- Kutipan Pilihan -
_ _ _ _ _ _ _

Sebelum melakukan pencatatan daan pengukuran, berjalanlah di sekitar situs


dan lakukan observasi secara menyeluruh. Observasi ini penting untuk
mengetahui luas kompleks situs dan gejala-gejala yang perlu dicatat secara
terinci. Namun mengingat suatu kompleks situs biasanya mencakup suatu
wilayah yang luas, maka pengukuran untuk pembuatan peta situs dapat
dilakukan tanpa menggunakan rol meter, tetapi menggunakan langkah kaki.
Melalui pengukuran secara kasar tadi dapat pula dihasilkan sket kompleks situs
yang cukup memadai. Detail tiap-tiap gejala atau komponen dalam kompleks
situs dapat direkam melalui foto, sehingga pendeskripsian data yang kurang
lengkap dan interpretasi dapat dilakukan setelah pulang dari lapangan. Sama
halnya dengan survei situs tipe A dan B, peralatan minimal untuk pemetaan dan
penggambaran adalah field note, pensil, penggaris, penghapus, dan rol meter.
Kamera dan skala juga merupakan alat yang penting untuk dibawa.

_ _ _ _ _ _ _

- Data Tercatat -
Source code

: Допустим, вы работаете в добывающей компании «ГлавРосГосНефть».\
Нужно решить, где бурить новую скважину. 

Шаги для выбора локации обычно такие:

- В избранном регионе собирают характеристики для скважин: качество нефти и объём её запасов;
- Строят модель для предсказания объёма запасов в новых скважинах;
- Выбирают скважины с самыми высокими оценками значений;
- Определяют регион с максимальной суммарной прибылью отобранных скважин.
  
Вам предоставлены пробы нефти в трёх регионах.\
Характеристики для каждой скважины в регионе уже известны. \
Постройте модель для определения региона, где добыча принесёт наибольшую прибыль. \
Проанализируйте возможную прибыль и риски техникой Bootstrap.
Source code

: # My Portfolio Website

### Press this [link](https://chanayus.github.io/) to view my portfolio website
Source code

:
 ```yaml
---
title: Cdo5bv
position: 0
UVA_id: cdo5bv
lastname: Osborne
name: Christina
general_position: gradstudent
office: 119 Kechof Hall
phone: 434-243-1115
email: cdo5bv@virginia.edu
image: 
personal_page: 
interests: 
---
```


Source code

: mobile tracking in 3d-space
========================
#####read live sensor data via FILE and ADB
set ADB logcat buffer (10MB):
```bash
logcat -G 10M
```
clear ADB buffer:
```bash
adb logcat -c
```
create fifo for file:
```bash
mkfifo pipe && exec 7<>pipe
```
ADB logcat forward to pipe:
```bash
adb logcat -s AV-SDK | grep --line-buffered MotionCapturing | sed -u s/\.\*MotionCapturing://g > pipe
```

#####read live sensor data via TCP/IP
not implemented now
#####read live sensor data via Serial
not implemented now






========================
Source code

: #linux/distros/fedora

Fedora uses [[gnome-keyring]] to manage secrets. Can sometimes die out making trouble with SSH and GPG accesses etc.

_ _ _ _ _ _ _

- Rincian Tugas -
Bisakah Anda mengulang kata demi kata bagian kutipan tentang pemetaan situs dari "Sebelum melakukan pencatatan" sampai "dan rol meter."? Entri di atas tidak berperan apa pun dalam latihan ini.

- Jawaban Latihan -
Sebelum melakukan pencatatan daan pengukuran, berjalanlah di sekitar situs


dan lakukan observasi secara menyeluruh. Observasi ini penting untuk
mengetahui luas kompleks situs dan gejala-gejala yang perlu dicatat secara
terinci. Namun mengingat suatu kompleks situs biasanya mencakup suatu
wilayah yang luas, maka pengukuran untuk pembuatan peta situs dapat
dilakukan tanpa menggunakan rol meter, tetapi menggunakan langkah kaki.
Melalui pengukuran secara kasar tadi dapat pula dihasilkan sket kompleks situs
yang cukup memadai. Detail tiap-tiap gejala atau komponen dalam kompleks
situs dapat direkam melalui foto, sehingga pendeskripsian data yang kurang
lengkap dan interpretasi dapat dilakukan setelah pulang dari lapangan. Sama
halnya dengan survei situs tipe A dan B, peralatan minimal untuk pemetaan dan
penggambaran adalah field note, pensil, penggaris, penghapus, dan rol meter.